■ YOUR ASSIGNMENT: Although the entries contain pictures, only their words should be duplicated exactly.

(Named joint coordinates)
◇ ◇ ◇ ◇ ◇ ◇ ◇
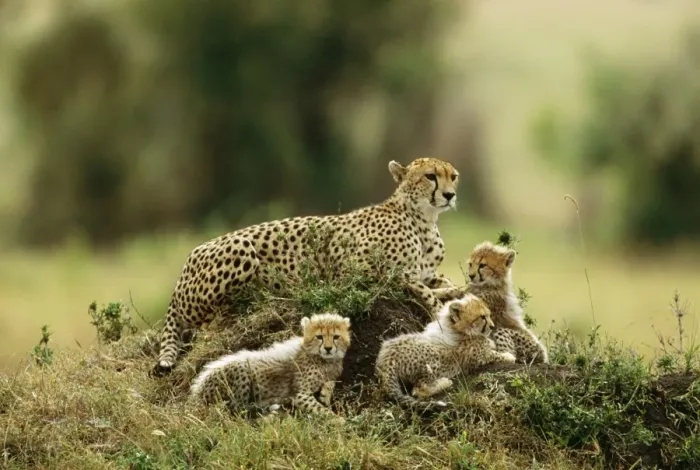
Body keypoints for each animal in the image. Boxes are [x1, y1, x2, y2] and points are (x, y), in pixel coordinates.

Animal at [154, 157, 464, 375]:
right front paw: (441, 310)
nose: (450, 195)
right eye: (430, 176)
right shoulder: (361, 273)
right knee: (206, 325)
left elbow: (443, 282)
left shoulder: (424, 272)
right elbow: (423, 291)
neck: (423, 220)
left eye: (453, 176)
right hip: (241, 250)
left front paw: (456, 293)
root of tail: (190, 258)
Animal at [189, 312, 350, 420]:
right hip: (241, 369)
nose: (328, 349)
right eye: (319, 337)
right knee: (237, 410)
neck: (323, 360)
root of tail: (197, 391)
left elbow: (330, 382)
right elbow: (320, 409)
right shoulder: (300, 394)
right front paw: (339, 421)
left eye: (336, 337)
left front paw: (326, 394)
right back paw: (270, 407)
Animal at [374, 293, 516, 409]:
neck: (460, 330)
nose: (492, 326)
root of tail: (387, 358)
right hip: (433, 359)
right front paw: (509, 356)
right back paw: (444, 382)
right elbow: (495, 355)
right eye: (482, 317)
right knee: (419, 390)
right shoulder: (478, 357)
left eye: (488, 315)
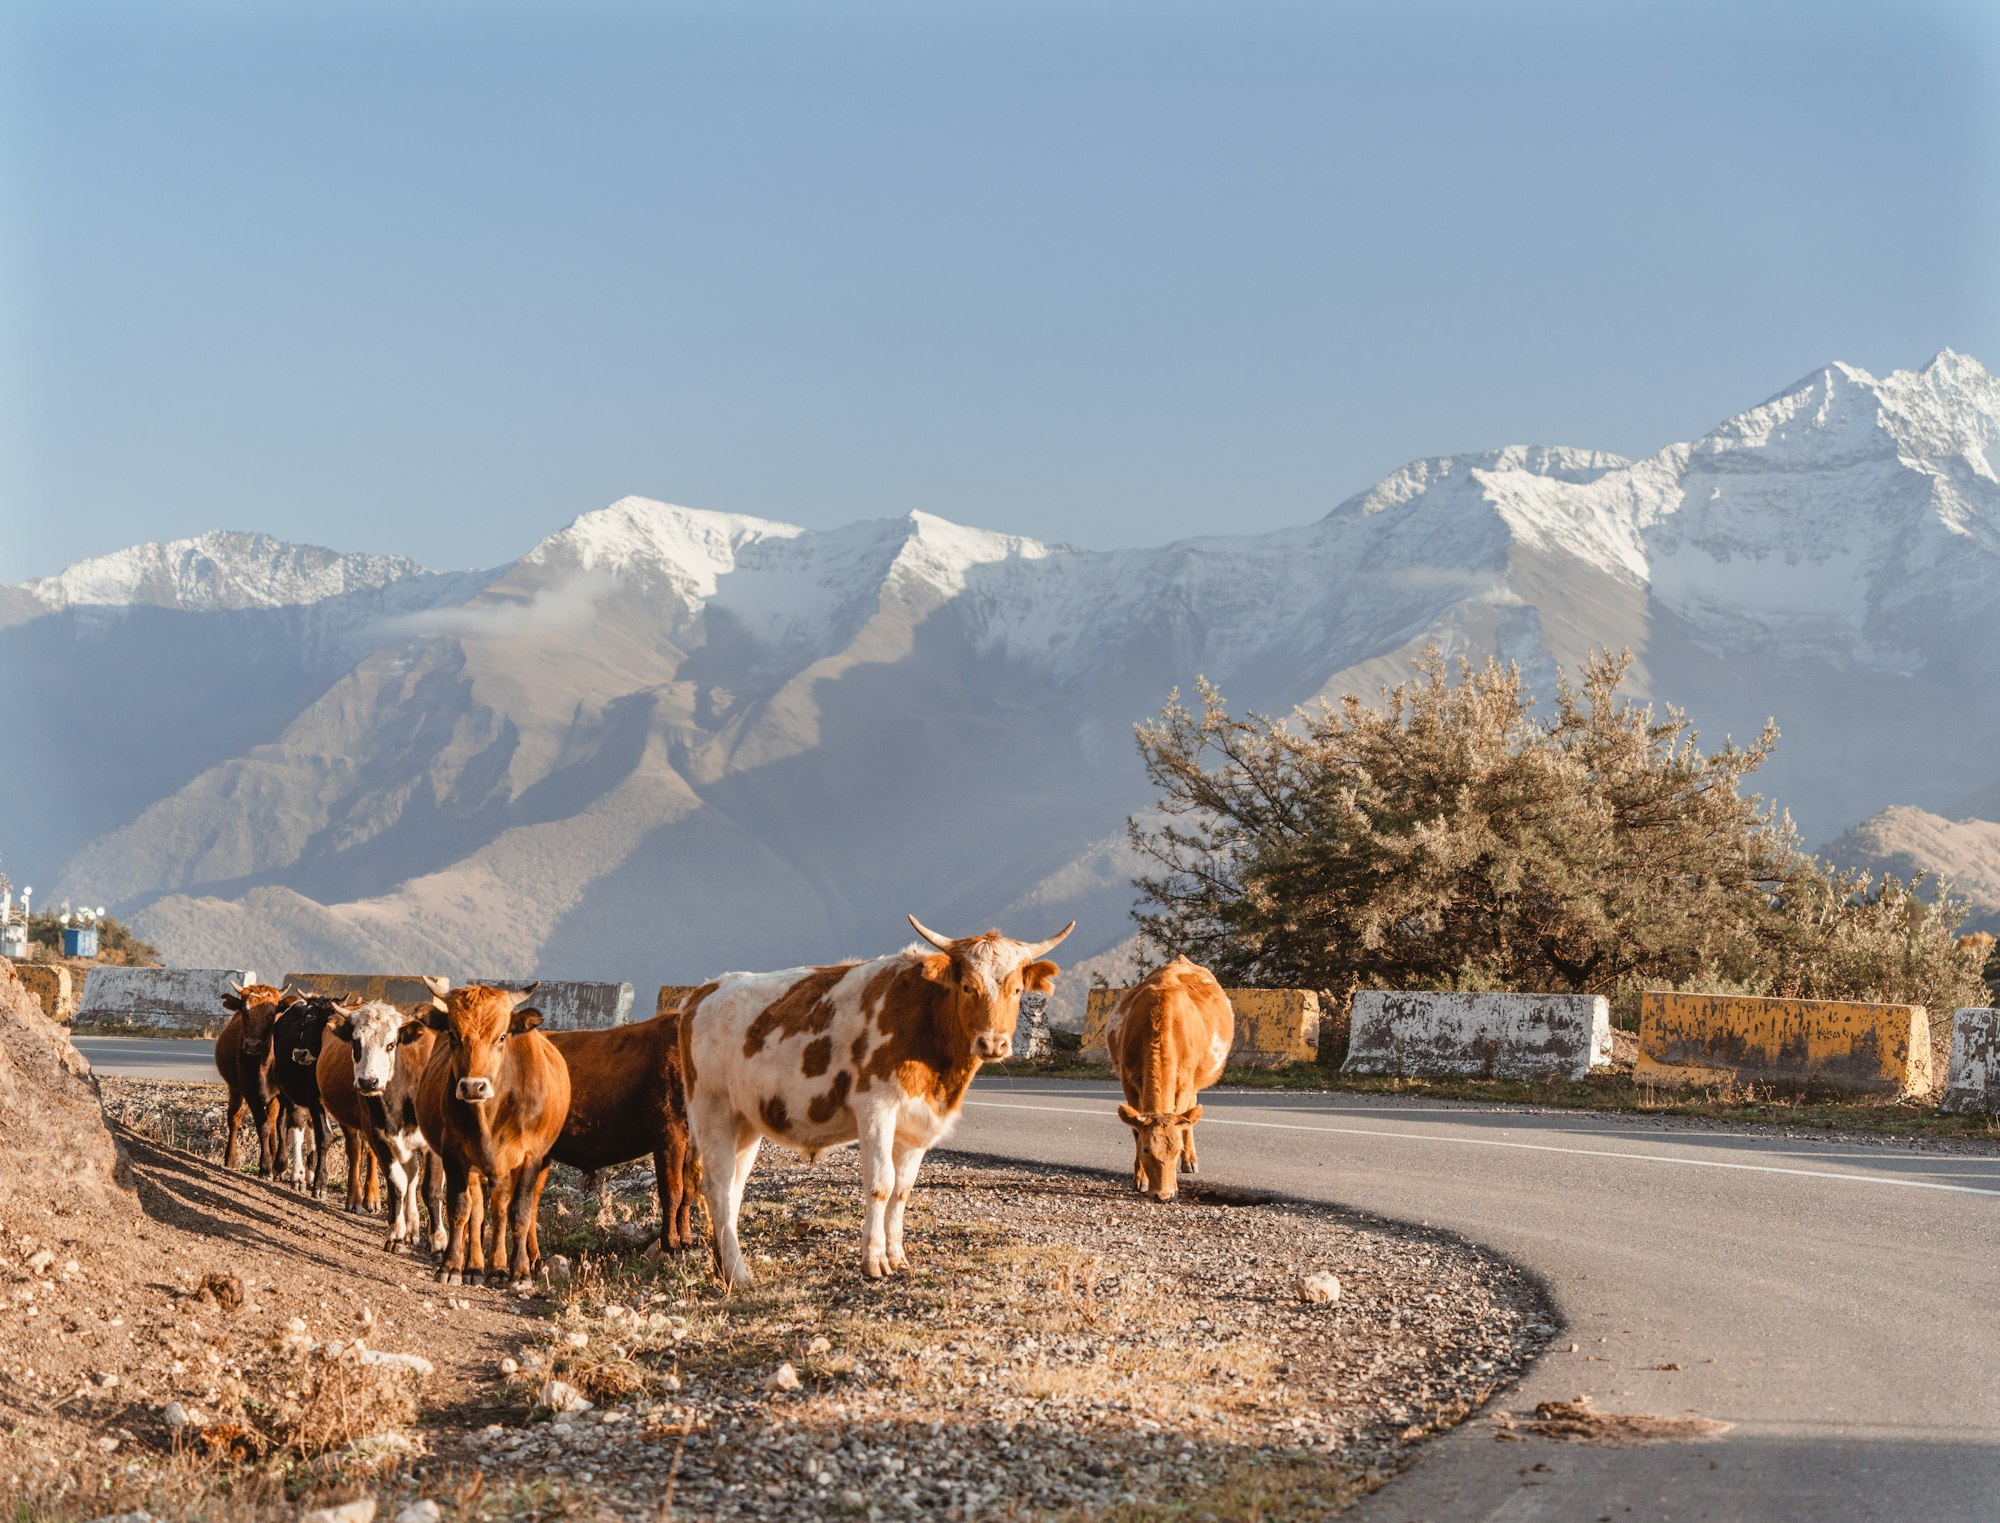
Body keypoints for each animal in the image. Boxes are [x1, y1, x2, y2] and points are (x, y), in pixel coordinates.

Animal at [322, 991, 448, 1255]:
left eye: (391, 1044)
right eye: (356, 1043)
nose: (368, 1082)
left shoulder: (433, 1144)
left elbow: (431, 1189)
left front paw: (439, 1241)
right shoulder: (379, 1136)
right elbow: (397, 1184)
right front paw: (396, 1235)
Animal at [414, 971, 572, 1279]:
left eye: (501, 1036)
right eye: (453, 1035)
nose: (473, 1087)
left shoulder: (531, 1156)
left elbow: (518, 1212)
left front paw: (519, 1272)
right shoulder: (454, 1154)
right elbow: (461, 1209)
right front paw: (452, 1265)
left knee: (500, 1210)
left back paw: (498, 1267)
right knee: (477, 1212)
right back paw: (475, 1266)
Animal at [680, 915, 1072, 1279]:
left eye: (1017, 990)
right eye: (966, 986)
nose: (993, 1043)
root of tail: (705, 991)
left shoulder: (917, 1124)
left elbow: (902, 1189)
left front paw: (897, 1256)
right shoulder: (875, 1108)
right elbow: (881, 1184)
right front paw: (873, 1261)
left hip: (746, 1121)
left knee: (733, 1189)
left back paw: (724, 1267)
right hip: (711, 1109)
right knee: (715, 1186)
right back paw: (739, 1273)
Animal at [1112, 951, 1232, 1199]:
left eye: (1176, 1150)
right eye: (1146, 1149)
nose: (1163, 1194)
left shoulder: (1184, 1083)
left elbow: (1181, 1118)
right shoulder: (1128, 1082)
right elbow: (1136, 1130)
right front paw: (1140, 1179)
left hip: (1194, 1080)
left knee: (1190, 1112)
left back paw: (1191, 1161)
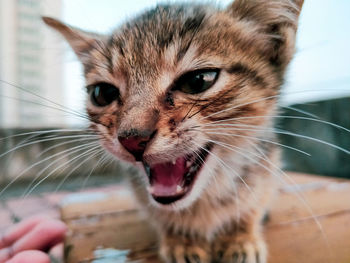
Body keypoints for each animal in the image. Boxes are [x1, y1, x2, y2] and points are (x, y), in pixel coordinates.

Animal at [43, 1, 304, 262]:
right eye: (102, 93)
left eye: (198, 80)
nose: (132, 139)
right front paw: (181, 239)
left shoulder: (267, 162)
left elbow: (253, 202)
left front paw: (239, 236)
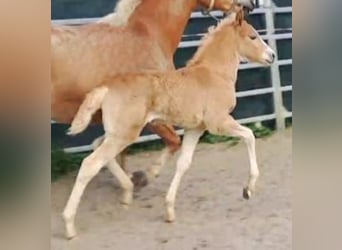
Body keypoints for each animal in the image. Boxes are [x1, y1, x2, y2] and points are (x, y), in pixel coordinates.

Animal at [63, 12, 276, 238]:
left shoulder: (195, 129)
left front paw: (169, 210)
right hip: (124, 134)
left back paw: (128, 189)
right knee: (90, 163)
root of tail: (106, 87)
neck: (214, 73)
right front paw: (248, 189)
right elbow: (249, 135)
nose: (272, 56)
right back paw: (69, 225)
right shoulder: (218, 122)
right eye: (253, 36)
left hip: (119, 132)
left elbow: (183, 163)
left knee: (97, 146)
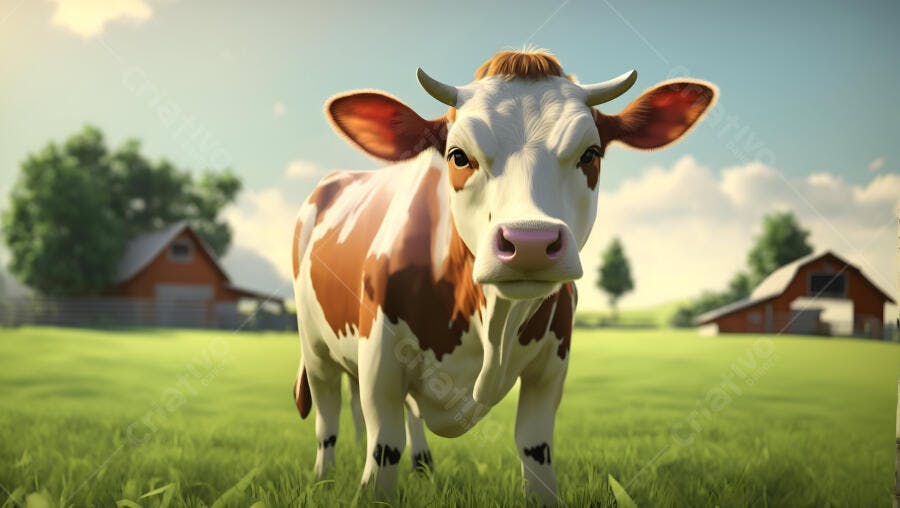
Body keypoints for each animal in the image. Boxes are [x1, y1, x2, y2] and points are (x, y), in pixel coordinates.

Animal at [291, 49, 716, 505]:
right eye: (458, 156)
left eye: (590, 154)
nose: (530, 241)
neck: (492, 320)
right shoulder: (379, 362)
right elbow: (383, 449)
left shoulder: (551, 369)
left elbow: (535, 450)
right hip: (315, 350)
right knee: (328, 419)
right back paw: (323, 480)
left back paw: (424, 468)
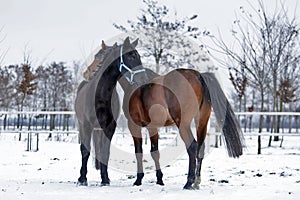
◇ ◇ ◇ ◇ ◇ ◇ ◇
■ YOUR RESPONSE:
Body keypoints for each animal in the image. Boxes are [x1, y1, x2, y2] and points are (x, y), in pixel coordinates.

Animal at [154, 157, 464, 375]:
right front paw: (441, 310)
nose: (450, 195)
right eye: (430, 176)
right shoulder: (361, 273)
right knee: (206, 325)
left elbow: (443, 282)
left shoulder: (424, 272)
right elbow: (423, 291)
neck: (423, 220)
left eye: (453, 176)
right hip: (241, 250)
left front paw: (456, 293)
root of tail: (190, 258)
Animal at [189, 312, 350, 420]:
right hip: (241, 369)
nose: (328, 349)
right eye: (319, 337)
right knee: (237, 410)
neck: (323, 360)
root of tail: (197, 391)
left elbow: (330, 382)
right elbow: (320, 409)
right shoulder: (300, 394)
right front paw: (339, 421)
left eye: (336, 337)
left front paw: (326, 394)
right back paw: (270, 407)
Animal at [374, 293, 516, 409]:
neck: (460, 330)
nose: (492, 326)
root of tail: (387, 358)
right hip: (433, 359)
right front paw: (509, 356)
right back paw: (444, 382)
right elbow: (495, 355)
right eye: (482, 317)
right knee: (419, 390)
right shoulder: (478, 357)
left eye: (488, 315)
Body keypoints for each animal in the image. Boxes are [x1, y1, x2, y2] and points are (x, y), in pixel coordinates.

Animal at [322, 991, 448, 1255]:
left eye: (391, 1044)
right eye: (356, 1043)
nose: (368, 1082)
left shoulder: (433, 1144)
left elbow: (431, 1189)
left front paw: (439, 1241)
right shoulder: (379, 1136)
right elbow: (397, 1184)
right front paw: (396, 1235)
Animal at [414, 971, 572, 1279]:
left eye: (501, 1036)
right eye: (453, 1035)
nose: (473, 1087)
left shoulder: (531, 1156)
left elbow: (518, 1212)
left front paw: (519, 1272)
right shoulder: (454, 1154)
right elbow: (461, 1209)
right front paw: (452, 1265)
left knee: (500, 1210)
left back paw: (498, 1267)
right knee: (477, 1212)
right back paw: (475, 1266)
Animal at [680, 915, 1072, 1279]:
left eye: (1017, 990)
right eye: (966, 986)
nose: (993, 1043)
root of tail: (705, 991)
left shoulder: (917, 1124)
left elbow: (902, 1189)
left front paw: (897, 1256)
right shoulder: (875, 1108)
right elbow: (881, 1184)
right front paw: (873, 1261)
left hip: (746, 1121)
left knee: (733, 1189)
left back paw: (724, 1267)
right hip: (711, 1109)
right knee: (715, 1186)
right back paw: (739, 1273)
Animal at [1112, 951, 1232, 1199]:
left eye: (1176, 1150)
right eye: (1146, 1149)
nose: (1163, 1194)
left shoulder: (1184, 1083)
left elbow: (1181, 1118)
right shoulder: (1128, 1082)
right elbow: (1136, 1130)
right front paw: (1140, 1179)
left hip: (1194, 1080)
left knee: (1190, 1112)
left back paw: (1191, 1161)
Body keypoints for each animal in the image. Boxes are [x1, y1, x2, y2] and points are (x, y), in pixel coordinates.

Animal at [43, 1, 304, 262]:
right eye: (102, 93)
left eye: (198, 80)
nose: (132, 139)
right front paw: (181, 239)
left shoulder: (267, 162)
left elbow: (253, 202)
left front paw: (239, 236)
Body keypoints for each animal in the image. Boxes are [x1, y1, x2, y2] and points are (x, y), in pixel coordinates.

Animal at [63, 12, 276, 238]:
left shoulder: (195, 129)
left front paw: (169, 210)
right hip: (124, 134)
left back paw: (128, 189)
right knee: (90, 163)
root of tail: (106, 87)
neck: (214, 73)
right front paw: (248, 189)
right elbow: (249, 135)
nose: (272, 56)
right back paw: (69, 225)
right shoulder: (218, 122)
right eye: (253, 36)
left hip: (119, 132)
left elbow: (183, 163)
left knee: (97, 146)
Body keypoints for each animal in the image. Boxes are [x1, y1, x2, y2] and points are (x, y), in pixel coordinates.

Animal at [291, 49, 716, 505]:
right eye: (458, 156)
left eye: (590, 154)
nose: (530, 241)
neck: (492, 320)
right shoulder: (379, 362)
right elbow: (383, 449)
left shoulder: (551, 369)
left elbow: (535, 450)
right hip: (315, 350)
right knee: (328, 419)
right back paw: (323, 480)
left back paw: (424, 468)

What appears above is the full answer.